On Wednesday, Polar 5 was supposed to have a test flight after the integration was fully completed. Even if the configuration was already certified in February, deintagrating and integrating the instruments, always can cause some unexpected trouble. Everything was set for a early flight at 11:00 and Polar 5 also did taxi to the spot where all the instruments are usually initialized. But then waiting for take-off took longer and longer. Finally, Polar 5 came back and did shut down the engines.
The reason was not one of the instruments, it was the aircraft itself. In particular, the TCAS transponder failed to work. But good to have two aircraft. Luke the Polar 5 mechanic quickly exchanged the transponder by the one of Polar 6.

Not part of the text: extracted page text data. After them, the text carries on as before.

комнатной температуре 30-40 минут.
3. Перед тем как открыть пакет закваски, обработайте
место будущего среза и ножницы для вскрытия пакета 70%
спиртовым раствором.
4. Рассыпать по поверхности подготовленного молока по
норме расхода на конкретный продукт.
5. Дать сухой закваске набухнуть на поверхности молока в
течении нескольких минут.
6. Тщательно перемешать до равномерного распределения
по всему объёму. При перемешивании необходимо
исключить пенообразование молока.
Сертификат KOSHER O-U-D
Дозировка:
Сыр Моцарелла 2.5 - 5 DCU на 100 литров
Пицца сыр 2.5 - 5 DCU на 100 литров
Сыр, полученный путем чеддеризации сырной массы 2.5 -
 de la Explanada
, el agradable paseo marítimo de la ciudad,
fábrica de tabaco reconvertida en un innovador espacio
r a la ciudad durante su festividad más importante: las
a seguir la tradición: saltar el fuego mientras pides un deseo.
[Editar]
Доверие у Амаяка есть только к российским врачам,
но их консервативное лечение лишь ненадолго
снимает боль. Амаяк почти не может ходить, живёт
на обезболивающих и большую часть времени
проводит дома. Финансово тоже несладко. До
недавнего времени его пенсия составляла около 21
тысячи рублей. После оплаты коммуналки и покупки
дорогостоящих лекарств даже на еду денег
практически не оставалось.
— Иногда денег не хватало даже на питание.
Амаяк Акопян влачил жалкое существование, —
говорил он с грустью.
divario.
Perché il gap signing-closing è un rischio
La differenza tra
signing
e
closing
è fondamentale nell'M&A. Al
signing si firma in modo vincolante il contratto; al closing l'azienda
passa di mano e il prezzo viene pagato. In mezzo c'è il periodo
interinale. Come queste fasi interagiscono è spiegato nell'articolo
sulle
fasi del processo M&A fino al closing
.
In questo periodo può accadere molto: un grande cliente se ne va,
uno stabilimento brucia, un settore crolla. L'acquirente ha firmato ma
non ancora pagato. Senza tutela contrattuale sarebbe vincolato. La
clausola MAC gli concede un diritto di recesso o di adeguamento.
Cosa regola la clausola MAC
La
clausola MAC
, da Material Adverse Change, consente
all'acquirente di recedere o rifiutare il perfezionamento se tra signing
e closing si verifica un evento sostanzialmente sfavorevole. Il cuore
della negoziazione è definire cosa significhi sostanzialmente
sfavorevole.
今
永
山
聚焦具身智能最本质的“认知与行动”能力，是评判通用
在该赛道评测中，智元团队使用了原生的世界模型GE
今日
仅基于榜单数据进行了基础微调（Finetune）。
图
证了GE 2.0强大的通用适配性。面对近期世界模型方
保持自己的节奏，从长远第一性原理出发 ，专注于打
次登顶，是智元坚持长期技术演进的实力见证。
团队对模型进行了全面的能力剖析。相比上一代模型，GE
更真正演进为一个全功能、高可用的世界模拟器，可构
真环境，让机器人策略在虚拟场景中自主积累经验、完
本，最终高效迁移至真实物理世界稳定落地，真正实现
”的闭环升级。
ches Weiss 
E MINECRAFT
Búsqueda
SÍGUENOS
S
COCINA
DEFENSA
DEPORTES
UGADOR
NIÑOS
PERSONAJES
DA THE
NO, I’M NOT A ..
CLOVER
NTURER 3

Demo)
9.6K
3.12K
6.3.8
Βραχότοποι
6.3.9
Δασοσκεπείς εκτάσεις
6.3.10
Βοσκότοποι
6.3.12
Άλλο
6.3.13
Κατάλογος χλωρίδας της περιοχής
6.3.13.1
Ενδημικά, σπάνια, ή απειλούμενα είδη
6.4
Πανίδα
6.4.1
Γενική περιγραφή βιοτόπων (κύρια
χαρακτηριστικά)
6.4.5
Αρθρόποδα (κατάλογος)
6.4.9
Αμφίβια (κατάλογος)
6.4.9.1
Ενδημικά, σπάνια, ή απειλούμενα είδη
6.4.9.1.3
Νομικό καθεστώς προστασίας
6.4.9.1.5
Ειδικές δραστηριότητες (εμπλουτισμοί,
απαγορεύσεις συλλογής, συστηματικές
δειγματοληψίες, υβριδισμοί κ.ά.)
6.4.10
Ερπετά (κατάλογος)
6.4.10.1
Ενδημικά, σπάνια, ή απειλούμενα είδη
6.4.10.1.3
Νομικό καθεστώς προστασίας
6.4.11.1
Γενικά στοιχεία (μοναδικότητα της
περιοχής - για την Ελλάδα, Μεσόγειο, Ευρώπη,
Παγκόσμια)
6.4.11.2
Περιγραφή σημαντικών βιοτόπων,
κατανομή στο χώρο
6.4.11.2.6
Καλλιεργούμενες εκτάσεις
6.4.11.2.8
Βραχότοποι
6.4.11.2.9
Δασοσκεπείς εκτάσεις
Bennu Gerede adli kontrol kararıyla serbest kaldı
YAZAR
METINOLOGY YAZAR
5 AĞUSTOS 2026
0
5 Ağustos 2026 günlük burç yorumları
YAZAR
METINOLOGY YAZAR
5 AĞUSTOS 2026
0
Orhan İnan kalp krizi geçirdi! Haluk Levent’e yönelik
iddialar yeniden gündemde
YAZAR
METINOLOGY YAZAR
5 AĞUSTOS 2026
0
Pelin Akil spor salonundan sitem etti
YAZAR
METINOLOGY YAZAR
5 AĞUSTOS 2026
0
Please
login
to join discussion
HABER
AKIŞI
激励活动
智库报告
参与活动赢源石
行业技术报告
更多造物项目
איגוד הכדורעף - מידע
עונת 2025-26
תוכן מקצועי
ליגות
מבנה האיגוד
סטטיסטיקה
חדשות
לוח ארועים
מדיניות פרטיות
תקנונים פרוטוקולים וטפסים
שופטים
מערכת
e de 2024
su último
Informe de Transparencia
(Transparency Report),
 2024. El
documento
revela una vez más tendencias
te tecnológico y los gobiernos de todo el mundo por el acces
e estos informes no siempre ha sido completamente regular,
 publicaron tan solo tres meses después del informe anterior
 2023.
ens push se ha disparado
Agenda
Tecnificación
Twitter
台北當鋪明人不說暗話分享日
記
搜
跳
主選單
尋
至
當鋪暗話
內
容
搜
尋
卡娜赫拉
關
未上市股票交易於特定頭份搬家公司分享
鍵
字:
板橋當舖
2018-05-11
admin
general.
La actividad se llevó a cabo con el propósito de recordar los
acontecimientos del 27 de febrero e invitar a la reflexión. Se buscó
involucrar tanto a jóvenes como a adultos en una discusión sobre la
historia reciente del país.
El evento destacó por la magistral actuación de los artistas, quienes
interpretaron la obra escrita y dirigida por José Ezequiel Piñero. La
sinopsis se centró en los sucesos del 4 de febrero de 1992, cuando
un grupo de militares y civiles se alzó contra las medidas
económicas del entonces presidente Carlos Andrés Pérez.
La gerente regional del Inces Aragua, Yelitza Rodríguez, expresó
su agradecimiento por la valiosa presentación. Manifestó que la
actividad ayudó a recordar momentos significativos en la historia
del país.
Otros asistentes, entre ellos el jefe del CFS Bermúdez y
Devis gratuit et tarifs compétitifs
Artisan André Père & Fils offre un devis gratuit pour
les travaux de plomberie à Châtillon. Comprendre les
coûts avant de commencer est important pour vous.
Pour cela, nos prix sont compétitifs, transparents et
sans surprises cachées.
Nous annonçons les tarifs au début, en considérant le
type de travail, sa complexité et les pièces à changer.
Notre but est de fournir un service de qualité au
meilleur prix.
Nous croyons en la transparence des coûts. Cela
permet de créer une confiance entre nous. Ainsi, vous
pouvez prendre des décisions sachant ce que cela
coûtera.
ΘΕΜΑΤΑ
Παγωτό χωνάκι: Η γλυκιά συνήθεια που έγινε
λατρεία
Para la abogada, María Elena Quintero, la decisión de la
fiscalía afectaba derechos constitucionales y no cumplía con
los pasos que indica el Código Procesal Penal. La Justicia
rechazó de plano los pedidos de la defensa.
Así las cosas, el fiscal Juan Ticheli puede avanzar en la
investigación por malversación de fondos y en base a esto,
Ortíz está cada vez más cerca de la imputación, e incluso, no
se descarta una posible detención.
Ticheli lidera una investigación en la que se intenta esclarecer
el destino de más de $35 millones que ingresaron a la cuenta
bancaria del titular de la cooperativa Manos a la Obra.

Therefore, flightradar24 showed Polar 5 flying in camouflage with the Polar 6 aircraft code C-GHGF instead of C-GAWI. However, the flight was succesfull, We could perform all patterns we needed to check the instruments and even observed a nice cloud layer that was visible in the new instruments MiRAC and Eagle/Hawk.
Today on Thursday, Polar 6 was scheduled to have the certification flight. Here a lot of paper work needed to be finished until the final go was announced. So take-off was in the late afternoon. But the spring Sun is already up quite a long time in the evening. The weather conditions have been also quite suitable for a certification flight, which has to be conducted under visual flight rules, meaning cloud free conditions. Also Polar 6 could perform some calibration pattern. That's why the flight track looks similar to a roller coaster, including circles of up to 40 degree bank angle. Yeah!!!
Eventhough, Polar 5 used the transponder of Polar 6, on flightradar24 the track can be found by searching for C-GAWI.